Furthermore, when cross-checked with the lodestar method, the attorney’s fees are
reasonable. “A cross-check is performed by dividing the proposed fee award by the lodestar
calculation, resulting in the lodestar multiplier.” In re Enron Corp. Sec., Derivative & ERISA
Litig., 586 F. Supp. 2d 732, 752 (S.D. Tex. 2008) (citing In re AT & T Corp., 455 F.3d 160, 164
(3d Cir. 2006)). The purpose of a lodestar cross-check of the results of a percentage fee award is
to avoid windfall fees, i.e., to “ensure that the percentage approach does not lead to a fee that
represents an extraordinary lodestar multiple.” In re Cendant Corp. Sec. Litig., 264 F.3d 201,
285 (3d Cir. 2001); In re Cendant Corp. Sec. Litig., 404 F.3d 173, 188 (3d Cir. 2005).
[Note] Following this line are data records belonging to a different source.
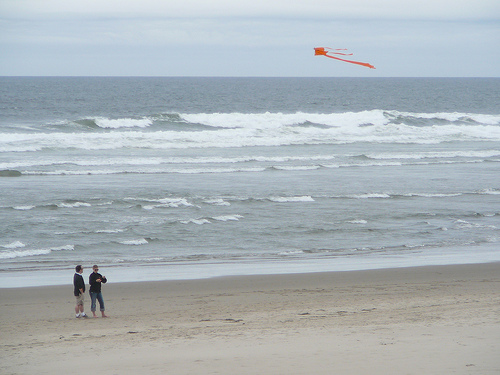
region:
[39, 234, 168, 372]
two people standing on the beach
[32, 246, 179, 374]
two people standing on the sand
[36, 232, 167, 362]
two people standing togehter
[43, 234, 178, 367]
two people standing together on the beach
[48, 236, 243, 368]
two people standing together on the sand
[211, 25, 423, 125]
a kite flying in the sky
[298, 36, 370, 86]
a kite flying in the sky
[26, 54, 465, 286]
a body of water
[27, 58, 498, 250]
a body of water with waves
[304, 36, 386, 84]
Small orange kite in the air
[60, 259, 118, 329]
Two people standing on the beach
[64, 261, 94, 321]
Man with dark hair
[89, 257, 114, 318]
Woman with dark hair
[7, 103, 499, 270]
Waves in the ocean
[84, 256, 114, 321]
Woman with black sweater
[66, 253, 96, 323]
Man with white socks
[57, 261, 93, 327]
man with khaki shorts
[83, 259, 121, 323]
Woman with dark glasses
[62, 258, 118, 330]
Couple flying a kite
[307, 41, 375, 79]
red kite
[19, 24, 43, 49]
white clouds in blue sky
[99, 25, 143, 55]
white clouds in blue sky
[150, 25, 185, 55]
white clouds in blue sky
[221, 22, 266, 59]
white clouds in blue sky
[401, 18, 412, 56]
white clouds in blue sky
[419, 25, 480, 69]
white clouds in blue sky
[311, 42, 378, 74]
An orange kite with tails in action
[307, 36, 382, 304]
An orange kite in action over the beach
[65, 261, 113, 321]
A casually dressed couple at the beach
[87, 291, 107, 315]
A pair of blue jean capris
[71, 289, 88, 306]
A pair of mens khaki cargo shorts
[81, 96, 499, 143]
A wave coming into shore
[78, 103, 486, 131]
Crest of a wave coming into shore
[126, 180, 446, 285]
Choppy water and waves heading to shore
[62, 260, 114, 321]
A casually dressed couple having an active discussion on a beach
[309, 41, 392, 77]
Orange kite in action with one long tail and two shorter tails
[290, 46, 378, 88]
orange kite in air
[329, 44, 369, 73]
kite has orange streamers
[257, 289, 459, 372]
sand is light brown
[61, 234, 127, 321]
two people on beach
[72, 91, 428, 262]
water is white and choppy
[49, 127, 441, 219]
heavy waves on water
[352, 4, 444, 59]
sky is blue and grey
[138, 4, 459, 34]
thick clouds in sky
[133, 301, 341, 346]
few tracks on sand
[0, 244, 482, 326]
water flows onto beach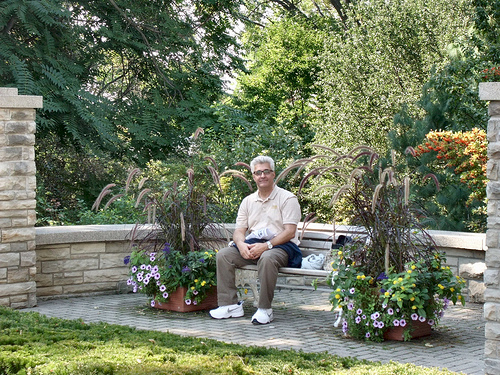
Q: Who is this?
A: Person.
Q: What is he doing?
A: Sitting.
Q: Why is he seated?
A: Relaxing.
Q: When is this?
A: Daytime.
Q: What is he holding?
A: Hands.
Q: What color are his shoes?
A: White.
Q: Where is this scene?
A: In a garden.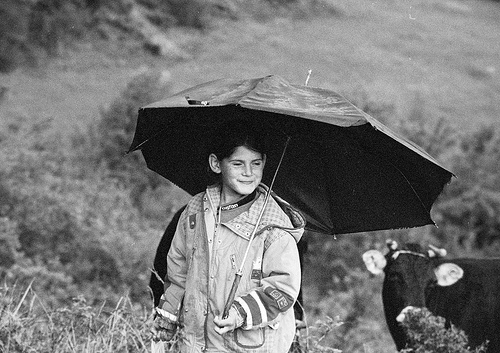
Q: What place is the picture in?
A: It is at the field.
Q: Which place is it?
A: It is a field.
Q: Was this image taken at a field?
A: Yes, it was taken in a field.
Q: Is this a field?
A: Yes, it is a field.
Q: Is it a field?
A: Yes, it is a field.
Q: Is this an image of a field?
A: Yes, it is showing a field.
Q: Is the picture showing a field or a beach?
A: It is showing a field.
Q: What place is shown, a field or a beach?
A: It is a field.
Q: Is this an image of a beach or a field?
A: It is showing a field.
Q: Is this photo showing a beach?
A: No, the picture is showing a field.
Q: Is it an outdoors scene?
A: Yes, it is outdoors.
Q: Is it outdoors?
A: Yes, it is outdoors.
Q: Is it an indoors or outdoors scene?
A: It is outdoors.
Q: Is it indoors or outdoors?
A: It is outdoors.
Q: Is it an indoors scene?
A: No, it is outdoors.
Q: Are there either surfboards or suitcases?
A: No, there are no suitcases or surfboards.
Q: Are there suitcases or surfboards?
A: No, there are no suitcases or surfboards.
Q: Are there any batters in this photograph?
A: No, there are no batters.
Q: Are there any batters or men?
A: No, there are no batters or men.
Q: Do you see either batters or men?
A: No, there are no batters or men.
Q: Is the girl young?
A: Yes, the girl is young.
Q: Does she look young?
A: Yes, the girl is young.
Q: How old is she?
A: The girl is young.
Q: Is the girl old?
A: No, the girl is young.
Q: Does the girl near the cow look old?
A: No, the girl is young.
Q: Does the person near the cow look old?
A: No, the girl is young.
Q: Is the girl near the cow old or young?
A: The girl is young.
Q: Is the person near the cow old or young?
A: The girl is young.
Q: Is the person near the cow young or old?
A: The girl is young.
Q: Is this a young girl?
A: Yes, this is a young girl.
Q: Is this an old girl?
A: No, this is a young girl.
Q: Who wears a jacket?
A: The girl wears a jacket.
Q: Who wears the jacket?
A: The girl wears a jacket.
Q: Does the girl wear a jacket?
A: Yes, the girl wears a jacket.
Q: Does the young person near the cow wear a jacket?
A: Yes, the girl wears a jacket.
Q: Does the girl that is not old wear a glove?
A: No, the girl wears a jacket.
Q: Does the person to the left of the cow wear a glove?
A: No, the girl wears a jacket.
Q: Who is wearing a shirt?
A: The girl is wearing a shirt.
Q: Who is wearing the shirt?
A: The girl is wearing a shirt.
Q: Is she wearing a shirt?
A: Yes, the girl is wearing a shirt.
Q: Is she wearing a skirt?
A: No, the girl is wearing a shirt.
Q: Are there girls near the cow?
A: Yes, there is a girl near the cow.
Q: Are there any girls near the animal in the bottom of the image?
A: Yes, there is a girl near the cow.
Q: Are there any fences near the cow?
A: No, there is a girl near the cow.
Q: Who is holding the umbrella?
A: The girl is holding the umbrella.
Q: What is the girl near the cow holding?
A: The girl is holding the umbrella.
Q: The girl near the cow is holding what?
A: The girl is holding the umbrella.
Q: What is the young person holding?
A: The girl is holding the umbrella.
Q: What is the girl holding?
A: The girl is holding the umbrella.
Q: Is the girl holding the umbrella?
A: Yes, the girl is holding the umbrella.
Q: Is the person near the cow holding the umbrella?
A: Yes, the girl is holding the umbrella.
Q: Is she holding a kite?
A: No, the girl is holding the umbrella.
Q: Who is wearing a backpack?
A: The girl is wearing a backpack.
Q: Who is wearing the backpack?
A: The girl is wearing a backpack.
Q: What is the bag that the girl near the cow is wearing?
A: The bag is a backpack.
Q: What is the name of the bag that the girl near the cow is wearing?
A: The bag is a backpack.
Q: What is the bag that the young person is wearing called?
A: The bag is a backpack.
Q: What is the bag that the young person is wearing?
A: The bag is a backpack.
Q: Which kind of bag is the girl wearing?
A: The girl is wearing a backpack.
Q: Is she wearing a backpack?
A: Yes, the girl is wearing a backpack.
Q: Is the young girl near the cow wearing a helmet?
A: No, the girl is wearing a backpack.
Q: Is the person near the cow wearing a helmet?
A: No, the girl is wearing a backpack.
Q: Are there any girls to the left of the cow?
A: Yes, there is a girl to the left of the cow.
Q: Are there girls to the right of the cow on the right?
A: No, the girl is to the left of the cow.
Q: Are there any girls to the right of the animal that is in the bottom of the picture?
A: No, the girl is to the left of the cow.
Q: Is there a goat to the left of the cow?
A: No, there is a girl to the left of the cow.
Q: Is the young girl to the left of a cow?
A: Yes, the girl is to the left of a cow.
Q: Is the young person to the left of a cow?
A: Yes, the girl is to the left of a cow.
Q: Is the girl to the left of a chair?
A: No, the girl is to the left of a cow.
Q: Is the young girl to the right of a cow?
A: No, the girl is to the left of a cow.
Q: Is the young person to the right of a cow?
A: No, the girl is to the left of a cow.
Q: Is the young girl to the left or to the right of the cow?
A: The girl is to the left of the cow.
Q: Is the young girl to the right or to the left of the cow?
A: The girl is to the left of the cow.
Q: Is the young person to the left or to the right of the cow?
A: The girl is to the left of the cow.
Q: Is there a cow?
A: Yes, there is a cow.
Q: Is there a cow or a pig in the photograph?
A: Yes, there is a cow.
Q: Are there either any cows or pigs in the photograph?
A: Yes, there is a cow.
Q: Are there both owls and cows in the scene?
A: No, there is a cow but no owls.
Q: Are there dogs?
A: No, there are no dogs.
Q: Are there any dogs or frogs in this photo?
A: No, there are no dogs or frogs.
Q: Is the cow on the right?
A: Yes, the cow is on the right of the image.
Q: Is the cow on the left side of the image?
A: No, the cow is on the right of the image.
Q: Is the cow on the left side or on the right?
A: The cow is on the right of the image.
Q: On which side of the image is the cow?
A: The cow is on the right of the image.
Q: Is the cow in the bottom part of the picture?
A: Yes, the cow is in the bottom of the image.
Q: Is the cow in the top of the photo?
A: No, the cow is in the bottom of the image.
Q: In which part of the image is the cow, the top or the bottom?
A: The cow is in the bottom of the image.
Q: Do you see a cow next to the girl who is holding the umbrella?
A: Yes, there is a cow next to the girl.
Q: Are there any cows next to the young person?
A: Yes, there is a cow next to the girl.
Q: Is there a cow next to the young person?
A: Yes, there is a cow next to the girl.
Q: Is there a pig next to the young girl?
A: No, there is a cow next to the girl.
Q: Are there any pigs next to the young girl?
A: No, there is a cow next to the girl.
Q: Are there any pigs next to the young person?
A: No, there is a cow next to the girl.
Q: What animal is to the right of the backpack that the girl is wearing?
A: The animal is a cow.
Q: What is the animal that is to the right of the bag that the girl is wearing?
A: The animal is a cow.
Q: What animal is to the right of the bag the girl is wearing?
A: The animal is a cow.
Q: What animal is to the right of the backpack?
A: The animal is a cow.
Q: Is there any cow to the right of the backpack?
A: Yes, there is a cow to the right of the backpack.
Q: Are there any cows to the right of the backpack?
A: Yes, there is a cow to the right of the backpack.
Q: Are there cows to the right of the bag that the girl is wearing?
A: Yes, there is a cow to the right of the backpack.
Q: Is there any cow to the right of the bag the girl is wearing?
A: Yes, there is a cow to the right of the backpack.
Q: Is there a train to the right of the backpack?
A: No, there is a cow to the right of the backpack.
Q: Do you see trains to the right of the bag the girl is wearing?
A: No, there is a cow to the right of the backpack.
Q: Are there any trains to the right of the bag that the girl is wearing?
A: No, there is a cow to the right of the backpack.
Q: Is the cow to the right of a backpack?
A: Yes, the cow is to the right of a backpack.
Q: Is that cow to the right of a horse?
A: No, the cow is to the right of a backpack.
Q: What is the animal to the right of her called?
A: The animal is a cow.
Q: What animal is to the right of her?
A: The animal is a cow.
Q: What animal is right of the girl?
A: The animal is a cow.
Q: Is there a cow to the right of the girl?
A: Yes, there is a cow to the right of the girl.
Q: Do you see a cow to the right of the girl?
A: Yes, there is a cow to the right of the girl.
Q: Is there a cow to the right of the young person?
A: Yes, there is a cow to the right of the girl.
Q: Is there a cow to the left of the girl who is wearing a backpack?
A: No, the cow is to the right of the girl.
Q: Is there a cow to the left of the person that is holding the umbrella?
A: No, the cow is to the right of the girl.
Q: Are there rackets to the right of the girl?
A: No, there is a cow to the right of the girl.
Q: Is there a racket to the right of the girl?
A: No, there is a cow to the right of the girl.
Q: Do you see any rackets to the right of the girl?
A: No, there is a cow to the right of the girl.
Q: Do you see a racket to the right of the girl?
A: No, there is a cow to the right of the girl.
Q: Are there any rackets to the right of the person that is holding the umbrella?
A: No, there is a cow to the right of the girl.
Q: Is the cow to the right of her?
A: Yes, the cow is to the right of a girl.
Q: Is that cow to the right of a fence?
A: No, the cow is to the right of a girl.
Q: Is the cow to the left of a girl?
A: No, the cow is to the right of a girl.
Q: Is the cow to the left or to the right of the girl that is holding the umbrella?
A: The cow is to the right of the girl.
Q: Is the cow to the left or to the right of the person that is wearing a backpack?
A: The cow is to the right of the girl.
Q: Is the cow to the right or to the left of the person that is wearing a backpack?
A: The cow is to the right of the girl.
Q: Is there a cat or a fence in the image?
A: No, there are no fences or cats.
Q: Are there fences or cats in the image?
A: No, there are no fences or cats.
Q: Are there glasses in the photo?
A: No, there are no glasses.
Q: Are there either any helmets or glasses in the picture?
A: No, there are no glasses or helmets.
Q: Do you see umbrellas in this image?
A: Yes, there is an umbrella.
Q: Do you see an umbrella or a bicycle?
A: Yes, there is an umbrella.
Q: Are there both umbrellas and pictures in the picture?
A: No, there is an umbrella but no pictures.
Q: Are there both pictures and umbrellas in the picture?
A: No, there is an umbrella but no pictures.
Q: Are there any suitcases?
A: No, there are no suitcases.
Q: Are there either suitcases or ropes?
A: No, there are no suitcases or ropes.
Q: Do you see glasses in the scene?
A: No, there are no glasses.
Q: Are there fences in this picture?
A: No, there are no fences.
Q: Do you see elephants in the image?
A: No, there are no elephants.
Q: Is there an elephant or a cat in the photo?
A: No, there are no elephants or cats.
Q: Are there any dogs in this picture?
A: No, there are no dogs.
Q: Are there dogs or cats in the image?
A: No, there are no dogs or cats.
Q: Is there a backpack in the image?
A: Yes, there is a backpack.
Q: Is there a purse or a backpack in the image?
A: Yes, there is a backpack.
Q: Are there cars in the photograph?
A: No, there are no cars.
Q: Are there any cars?
A: No, there are no cars.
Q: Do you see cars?
A: No, there are no cars.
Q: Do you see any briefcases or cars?
A: No, there are no cars or briefcases.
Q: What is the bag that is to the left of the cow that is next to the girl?
A: The bag is a backpack.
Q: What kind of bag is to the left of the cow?
A: The bag is a backpack.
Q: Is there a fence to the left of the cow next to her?
A: No, there is a backpack to the left of the cow.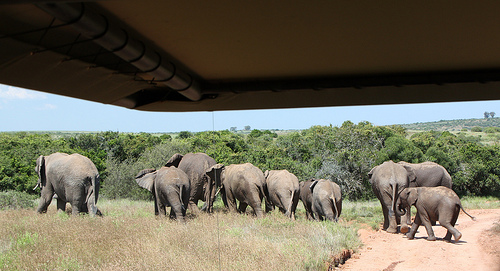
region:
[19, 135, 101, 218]
large gray elephant walking slowly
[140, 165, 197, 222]
large gray elephant walking slowly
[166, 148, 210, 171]
large gray elephant walking slowly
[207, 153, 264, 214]
large gray elephant walking slowly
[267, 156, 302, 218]
large gray elephant walking slowly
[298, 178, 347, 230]
large gray elephant walking slowly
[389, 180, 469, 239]
large gray elephant walking slowly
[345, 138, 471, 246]
large gray elephant walking slowly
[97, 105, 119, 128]
white clouds in blue sky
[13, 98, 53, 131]
white cloud in blue sky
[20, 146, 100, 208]
large gray elephant walking slowly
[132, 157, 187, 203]
large gray elephant walking slowly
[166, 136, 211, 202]
large gray elephant walking slowly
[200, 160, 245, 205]
large gray elephant walking slowly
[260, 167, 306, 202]
large gray elephant walking slowly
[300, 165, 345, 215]
large gray elephant walking slowly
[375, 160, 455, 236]
large gray elephant walking slowly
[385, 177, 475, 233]
large gray elephant walking slowly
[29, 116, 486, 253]
elephants in a field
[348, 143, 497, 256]
elephants crossing a road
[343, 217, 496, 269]
the road is unpaved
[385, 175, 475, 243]
small elephant crossing a road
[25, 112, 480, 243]
trees behind the elephants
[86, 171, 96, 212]
the tail of elephant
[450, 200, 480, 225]
the tail of elephant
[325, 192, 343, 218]
the tail of elephant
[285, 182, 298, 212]
the tail of elephant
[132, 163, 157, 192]
the ear of elephant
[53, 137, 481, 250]
herd of large elephants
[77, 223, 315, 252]
green and brown grass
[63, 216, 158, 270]
tall and wispy grass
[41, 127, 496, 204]
large forest of trees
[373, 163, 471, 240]
young elephant on path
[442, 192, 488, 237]
elephant has short tail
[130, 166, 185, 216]
elephant has large ears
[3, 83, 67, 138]
white and blue sky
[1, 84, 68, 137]
wispy clouds in sky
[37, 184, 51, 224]
leg of an elephant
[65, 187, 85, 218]
leg of an elephant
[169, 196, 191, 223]
leg of an elephant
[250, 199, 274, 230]
leg of an elephant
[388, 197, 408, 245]
leg of an elephant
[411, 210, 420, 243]
leg of an elephant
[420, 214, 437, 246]
leg of an elephant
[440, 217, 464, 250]
leg of an elephant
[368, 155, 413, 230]
a large grey elephant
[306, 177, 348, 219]
a large grey elephant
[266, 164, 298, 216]
a large grey elephant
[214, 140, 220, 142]
A green leaf on a plant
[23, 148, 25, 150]
A green leaf on a plant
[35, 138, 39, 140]
A green leaf on a plant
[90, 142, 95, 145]
A green leaf on a plant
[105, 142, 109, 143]
A green leaf on a plant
Class Counsel reports that he spent 2951 hours on this case, and that his standard hourly
rate is $300.00.3 Multiplying the hours expended by counsel and staff by the attorney’s hourly
rate results in total fees of $8,853,000.00. Dividing the proposed attorney fee award of
$160,000.00 by the lodestar of $8,853,000.00 yields a multiplier of about 0.02. The Court finds
this to be a reasonable calculation of fees because it cross-checks appropriately with acceptable
lodestar multipliers. See In re Heartland Payment Sys., Inc. Customer Data Sec. Breach Litig.,
851 F. Supp. 2d 1040, 1088 n. 52 (S.D. Tex. 2012) (“In our informal review of opinions
evaluating a lodestar cross-check, the multipliers ranged from about 1.0 to over 5.0, with a
substantial number of multipliers in the 3.0 to 4.0 range”).
The Court finds this a reasonable hourly rate. See Worrell v. Houston CanA Acad., 287 F. App’x. 320, 327 (5th
Cir. 2008) (affirming hourly rate of $500.00 for senior partner).
Finally, the Court finds Class Counsel’s request for $57,330.86 in costs to be reasonable.
It is uncontroverted that Class Counsel spent this amount to cover the costs related to travel,
expert witnesses, investigation, discovery, service of process, and other administrative needs.
The parties Joint Motion for Settlement Approval and General Release is hereby
GRANTED. Furthermore, The Plaintiffs’ Motion for Attorney’s Fees and Costs, which has been
joined by the Defendant, is also GRANTED. The trial of this matter is CANCELLED and this
case is CLOSED.
IT IS SO ORDERED this 16th day of February, 2017.